Maddox blamed the problems on a bookkeeper and longtime friend who admitted she had made a series of major mistakes and kept them hidden from her bosses. An internal investigation questioned Maddox's hiring decisions at the party, and his campaign faced two pending complaints of alleged campaign finance violations with the Florida Elections Commission, the Times reported.
He dropped out of the race on Oct. 7, 2005, about 11 months before the Democratic primary. Maddox endorsed U.S. Rep. Jim Davis of Tampa, who won the party's nomination but went on to lose that November to then-Republican Charlie Crist.
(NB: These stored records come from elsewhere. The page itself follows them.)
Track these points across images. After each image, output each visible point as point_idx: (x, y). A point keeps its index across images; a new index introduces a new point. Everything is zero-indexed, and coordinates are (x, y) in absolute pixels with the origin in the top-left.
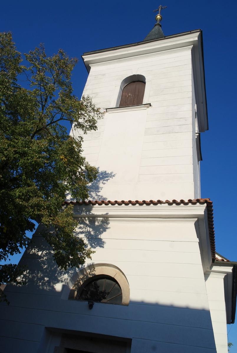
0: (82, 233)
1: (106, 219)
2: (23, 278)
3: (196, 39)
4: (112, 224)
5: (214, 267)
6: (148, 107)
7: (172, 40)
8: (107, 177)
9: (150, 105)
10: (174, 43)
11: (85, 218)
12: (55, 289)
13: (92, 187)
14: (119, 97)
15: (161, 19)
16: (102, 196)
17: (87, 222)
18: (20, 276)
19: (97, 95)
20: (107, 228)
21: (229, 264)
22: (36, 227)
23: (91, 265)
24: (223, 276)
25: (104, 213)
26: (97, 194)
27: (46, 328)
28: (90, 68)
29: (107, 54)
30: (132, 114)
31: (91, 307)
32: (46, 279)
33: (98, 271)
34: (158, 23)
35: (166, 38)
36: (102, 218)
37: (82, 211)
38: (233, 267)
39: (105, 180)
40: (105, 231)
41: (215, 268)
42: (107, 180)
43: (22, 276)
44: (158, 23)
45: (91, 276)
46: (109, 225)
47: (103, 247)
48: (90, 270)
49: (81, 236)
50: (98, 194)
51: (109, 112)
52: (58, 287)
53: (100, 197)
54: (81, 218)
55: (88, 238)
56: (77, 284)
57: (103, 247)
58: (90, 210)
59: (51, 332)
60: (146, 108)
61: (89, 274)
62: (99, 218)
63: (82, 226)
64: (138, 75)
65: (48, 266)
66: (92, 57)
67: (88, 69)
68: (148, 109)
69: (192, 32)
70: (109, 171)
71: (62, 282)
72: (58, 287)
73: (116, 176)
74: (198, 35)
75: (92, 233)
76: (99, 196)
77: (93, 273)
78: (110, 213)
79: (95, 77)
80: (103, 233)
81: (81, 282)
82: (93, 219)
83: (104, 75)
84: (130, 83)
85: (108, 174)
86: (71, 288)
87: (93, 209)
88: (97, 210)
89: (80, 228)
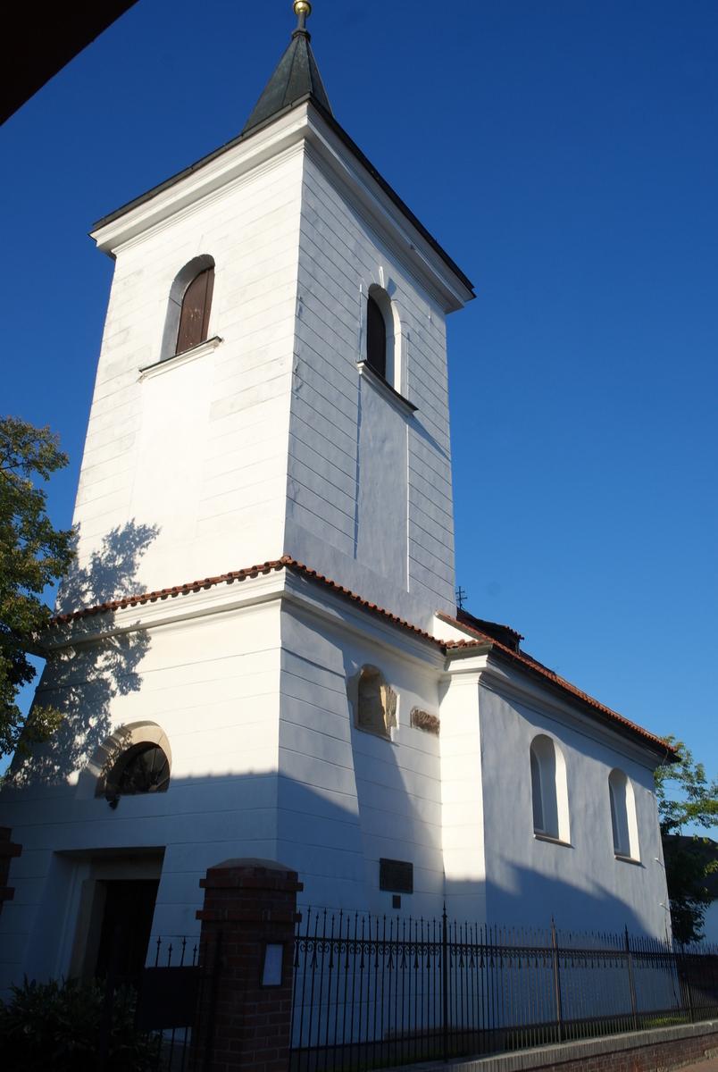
0: (107, 668)
1: (143, 633)
2: (24, 774)
3: (305, 121)
4: (157, 640)
5: (452, 662)
6: (216, 346)
7: (269, 134)
8: (147, 538)
9: (221, 340)
10: (262, 147)
11: (110, 637)
12: (68, 783)
13: (123, 567)
14: (168, 328)
15: (310, 8)
16: (139, 584)
17: (117, 644)
18: (19, 770)
19: (128, 333)
20: (146, 650)
21: (456, 654)
22: (40, 671)
23: (119, 729)
24: (476, 678)
25: (133, 622)
26: (130, 580)
27: (55, 852)
28: (114, 257)
29: (137, 215)
30: (198, 363)
31: (114, 805)
32: (56, 768)
33: (136, 738)
34: (300, 27)
35: (245, 135)
36: (135, 633)
37: (101, 625)
38: (487, 656)
39: (144, 546)
40: (143, 656)
41: (456, 665)
42: (147, 545)
43: (23, 770)
44: (297, 29)
45: (126, 749)
46: (151, 641)
47: (139, 689)
48: (125, 736)
49: (107, 675)
50: (134, 579)
51: (150, 376)
52: (73, 778)
53: (136, 586)
54: (105, 638)
55: (116, 677)
56: (107, 768)
57: (139, 689)
58: (111, 621)
59: (70, 858)
60: (212, 350)
61: (124, 745)
62: (131, 634)
63: (109, 653)
64: (203, 256)
65: (60, 744)
66: (111, 230)
67: (107, 258)
68: (217, 350)
69: (294, 104)
70: (150, 526)
71: (78, 768)
72: (73, 778)
73: (161, 533)
74: (306, 110)
75: (124, 665)
76: (135, 583)
77: (129, 741)
78: (144, 621)
79: (125, 284)
80: (139, 660)
81: (112, 762)
82: (123, 635)
83: (140, 272)
84: (198, 276)
85: (149, 530)
86: (99, 775)
87: (116, 617)
88: (124, 619)
89: (106, 658)
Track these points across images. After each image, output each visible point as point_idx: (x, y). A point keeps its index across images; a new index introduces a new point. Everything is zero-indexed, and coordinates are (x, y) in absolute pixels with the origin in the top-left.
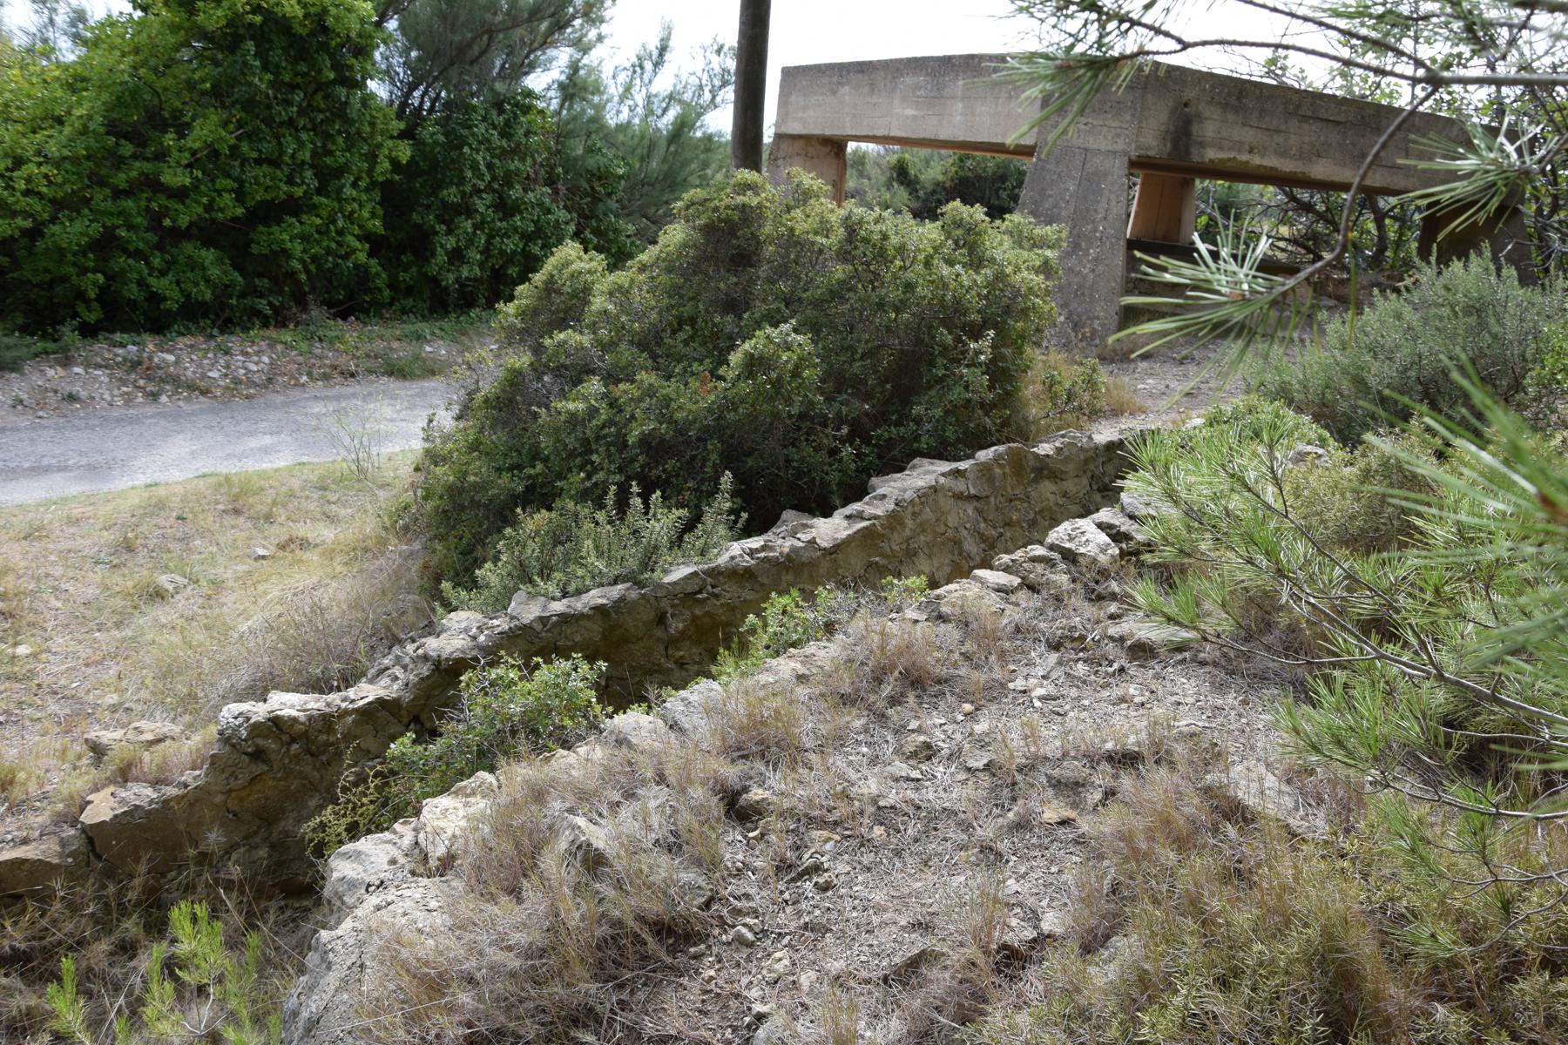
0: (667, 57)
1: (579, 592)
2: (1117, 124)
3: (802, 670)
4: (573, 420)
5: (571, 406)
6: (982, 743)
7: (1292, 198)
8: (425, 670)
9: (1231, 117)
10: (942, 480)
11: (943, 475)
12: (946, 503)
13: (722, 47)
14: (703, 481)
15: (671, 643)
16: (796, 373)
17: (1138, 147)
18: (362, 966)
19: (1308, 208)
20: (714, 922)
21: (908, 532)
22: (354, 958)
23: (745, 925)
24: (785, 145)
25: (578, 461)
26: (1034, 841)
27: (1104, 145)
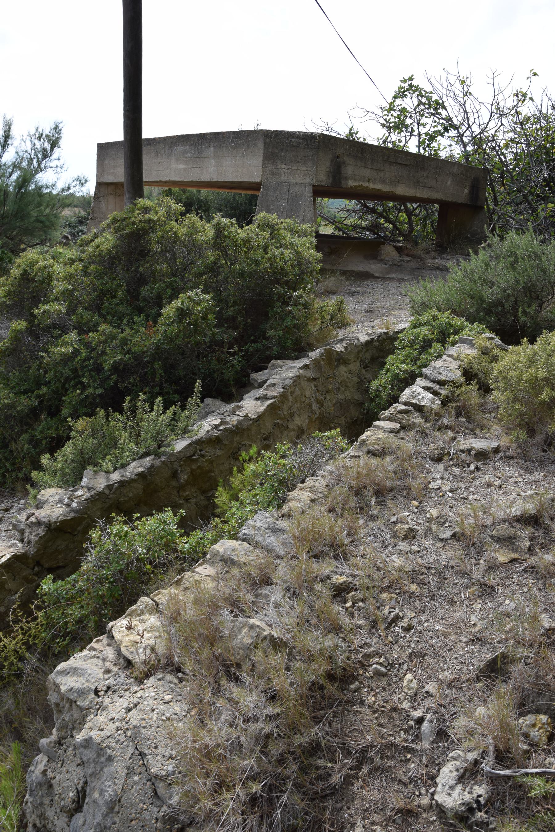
0: (10, 142)
1: (124, 466)
2: (304, 168)
3: (313, 497)
4: (66, 359)
5: (64, 350)
6: (442, 521)
7: (365, 206)
8: (41, 531)
9: (359, 163)
10: (301, 371)
11: (300, 368)
12: (304, 384)
13: (42, 134)
14: (153, 387)
15: (181, 488)
16: (205, 318)
17: (317, 181)
18: (141, 754)
19: (373, 211)
20: (358, 666)
21: (290, 404)
22: (130, 750)
23: (377, 663)
24: (103, 189)
25: (72, 383)
26: (503, 575)
27: (299, 181)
That's two losing campaigns (if you give Putnam the benefit of the doubt that dropping out before a vote is cast is the same as losing and if you let slide the fact that the governor isn't technically in the Florida Cabinet).
We checked the state Division of Elections to see if Maddox ran for a Cabinet position or governor and lost a third time, but came up empty.
Running for agriculture commissioner?
McCarley, Putnam's campaign manager, said the third race is Maddox's 2010 bid for agriculture commissioner.
"The three out of four I was referring to (were) attorney general, governor and the current one, which is why we referred to it as 'losing' instead of lost," McCarley said.
McCarley's right in that he did say losing. But we don't buy his argument.
We found no independent, public polling data saying Putnam is beating Maddox in a hypothetical November match-up. Moreover, we wouldn't even consider that evidence Maddox is losing (See Charlie Crist Senate poll numbers circa June 2009 as evidence).
Plus the context of the quote strongly suggests that Maddox's bid for agriculture commissioner is his fourth run at a Cabinet-level post.
In trying to cast Maddox as a politician who will run for anything he think he might win, the Putnam campaign said Maddox has run "losing campaigns for 3 of Florida's 4 available Cabinet positions."
The minor offense in this case is counting Maddox's run for governor as a run for Cabinet. The governor isn't a member of the Cabinet, according to the state Constitution.
But that's not what has us worried.
Putnam errs in counting Maddox's 2010 bid for agriculture commissioner as a losing campaign. Maddox lost a campaign for attorney general and pulled out of a run for governor. The third race is still up in the air. We rate Putnam's claim False.